HSBC has a "buy" rating on UPL and a new target price of ₹925 per share from the previous ₹850 apiece, projecting a 15% upside potential from its previous closing price.
The analyst said UPL's subsidiary Advanta is a long-term value creator with a robust delivery mechanism. It sees drivers in place that will support growth and value creation going forward.
HSBC cited media reports suggesting UPL is looking at a potential listing for Advanta on the capital markets, which it said could unlock value and
support debt reduction for the parent company.
The brokerage said Advanta has delivered an impressive revenue and earnings before interest, tax, depreciation and amortisation (EBITDA) compound annual growth rate (CAGR) of 18% and 23%, respectively, over the last five years. It added that Advanta has markedly outperformed other seed companies in India and globally.

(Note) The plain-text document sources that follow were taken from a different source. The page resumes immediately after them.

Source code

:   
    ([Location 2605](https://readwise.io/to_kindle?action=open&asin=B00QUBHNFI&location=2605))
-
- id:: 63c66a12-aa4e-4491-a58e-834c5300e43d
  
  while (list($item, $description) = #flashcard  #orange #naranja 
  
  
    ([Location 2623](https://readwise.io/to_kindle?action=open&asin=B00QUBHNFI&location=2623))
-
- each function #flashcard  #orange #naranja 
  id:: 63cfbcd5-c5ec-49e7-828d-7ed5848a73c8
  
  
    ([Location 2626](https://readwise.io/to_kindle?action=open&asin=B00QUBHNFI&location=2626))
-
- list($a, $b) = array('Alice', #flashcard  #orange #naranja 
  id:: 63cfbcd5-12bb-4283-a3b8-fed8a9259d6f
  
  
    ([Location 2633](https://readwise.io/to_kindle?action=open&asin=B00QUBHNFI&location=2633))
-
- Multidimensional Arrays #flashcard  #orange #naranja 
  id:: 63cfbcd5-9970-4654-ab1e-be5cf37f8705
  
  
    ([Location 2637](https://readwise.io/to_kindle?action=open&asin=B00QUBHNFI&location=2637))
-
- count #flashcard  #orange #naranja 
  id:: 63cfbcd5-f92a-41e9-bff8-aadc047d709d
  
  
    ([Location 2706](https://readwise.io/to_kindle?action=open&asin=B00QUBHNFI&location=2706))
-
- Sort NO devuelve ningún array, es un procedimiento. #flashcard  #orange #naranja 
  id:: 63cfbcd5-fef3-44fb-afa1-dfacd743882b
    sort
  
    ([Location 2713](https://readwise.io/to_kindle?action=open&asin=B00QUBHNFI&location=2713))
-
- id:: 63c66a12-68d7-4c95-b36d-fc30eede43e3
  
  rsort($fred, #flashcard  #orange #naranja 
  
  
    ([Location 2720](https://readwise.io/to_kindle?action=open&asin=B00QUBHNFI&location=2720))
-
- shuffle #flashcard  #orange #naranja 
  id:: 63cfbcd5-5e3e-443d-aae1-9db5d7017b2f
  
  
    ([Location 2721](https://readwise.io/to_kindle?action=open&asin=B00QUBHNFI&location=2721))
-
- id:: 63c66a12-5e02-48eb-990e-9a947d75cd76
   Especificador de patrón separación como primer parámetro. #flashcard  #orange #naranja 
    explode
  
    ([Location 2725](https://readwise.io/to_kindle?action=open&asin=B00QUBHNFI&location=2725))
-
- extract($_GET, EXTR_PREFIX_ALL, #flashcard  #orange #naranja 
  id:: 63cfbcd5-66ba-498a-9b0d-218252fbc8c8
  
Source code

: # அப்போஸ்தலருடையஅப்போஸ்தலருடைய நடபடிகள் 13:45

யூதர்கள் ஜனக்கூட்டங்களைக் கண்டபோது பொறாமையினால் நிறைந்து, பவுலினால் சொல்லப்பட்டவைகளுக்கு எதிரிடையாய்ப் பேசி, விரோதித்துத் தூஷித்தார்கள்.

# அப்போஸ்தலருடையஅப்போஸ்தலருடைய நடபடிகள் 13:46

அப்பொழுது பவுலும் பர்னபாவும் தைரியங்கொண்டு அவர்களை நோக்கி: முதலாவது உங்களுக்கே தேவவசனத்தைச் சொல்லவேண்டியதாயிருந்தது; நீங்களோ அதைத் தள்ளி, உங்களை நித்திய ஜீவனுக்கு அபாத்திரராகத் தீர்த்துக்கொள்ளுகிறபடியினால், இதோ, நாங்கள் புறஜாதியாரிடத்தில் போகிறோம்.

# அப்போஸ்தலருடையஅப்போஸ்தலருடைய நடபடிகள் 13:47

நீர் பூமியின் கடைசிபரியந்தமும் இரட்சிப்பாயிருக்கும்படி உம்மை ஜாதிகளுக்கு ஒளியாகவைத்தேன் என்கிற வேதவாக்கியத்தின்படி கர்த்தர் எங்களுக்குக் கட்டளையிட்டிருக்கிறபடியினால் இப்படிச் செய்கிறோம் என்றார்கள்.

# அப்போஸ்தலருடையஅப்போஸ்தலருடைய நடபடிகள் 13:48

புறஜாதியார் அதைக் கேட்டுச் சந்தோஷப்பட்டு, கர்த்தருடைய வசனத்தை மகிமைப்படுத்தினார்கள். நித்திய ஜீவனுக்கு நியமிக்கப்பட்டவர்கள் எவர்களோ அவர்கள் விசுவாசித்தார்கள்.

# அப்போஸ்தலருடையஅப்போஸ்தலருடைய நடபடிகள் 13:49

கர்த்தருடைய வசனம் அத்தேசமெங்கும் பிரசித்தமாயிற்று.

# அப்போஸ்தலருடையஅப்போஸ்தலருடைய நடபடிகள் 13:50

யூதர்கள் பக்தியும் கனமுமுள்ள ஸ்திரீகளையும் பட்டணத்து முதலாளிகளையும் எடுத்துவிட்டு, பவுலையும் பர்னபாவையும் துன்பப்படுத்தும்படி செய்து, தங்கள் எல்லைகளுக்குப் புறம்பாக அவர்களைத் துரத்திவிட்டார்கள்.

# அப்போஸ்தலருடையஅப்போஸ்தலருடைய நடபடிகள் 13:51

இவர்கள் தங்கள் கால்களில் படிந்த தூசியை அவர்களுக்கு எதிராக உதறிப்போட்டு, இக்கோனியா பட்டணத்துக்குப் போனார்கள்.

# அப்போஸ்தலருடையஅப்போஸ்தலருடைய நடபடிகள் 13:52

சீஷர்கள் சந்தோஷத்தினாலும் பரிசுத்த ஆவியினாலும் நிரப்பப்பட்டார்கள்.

In November 2025, UPL said it sees its EBITDA growing between 12% to 16%, from its previous growth projection of 10% to 14%.
It has also maintained its revenue growth guidance for the financial year 2026 to be between 4%-8%.
Of the 22 analysts who have coverage on UPL, 16 have a "buy" rating, four have a "hold" rating and two have a "sell" rating.
UPL shares ended the previous session 0.6% up at ₹804.5 apiece. The stock has gained 49% in the past year.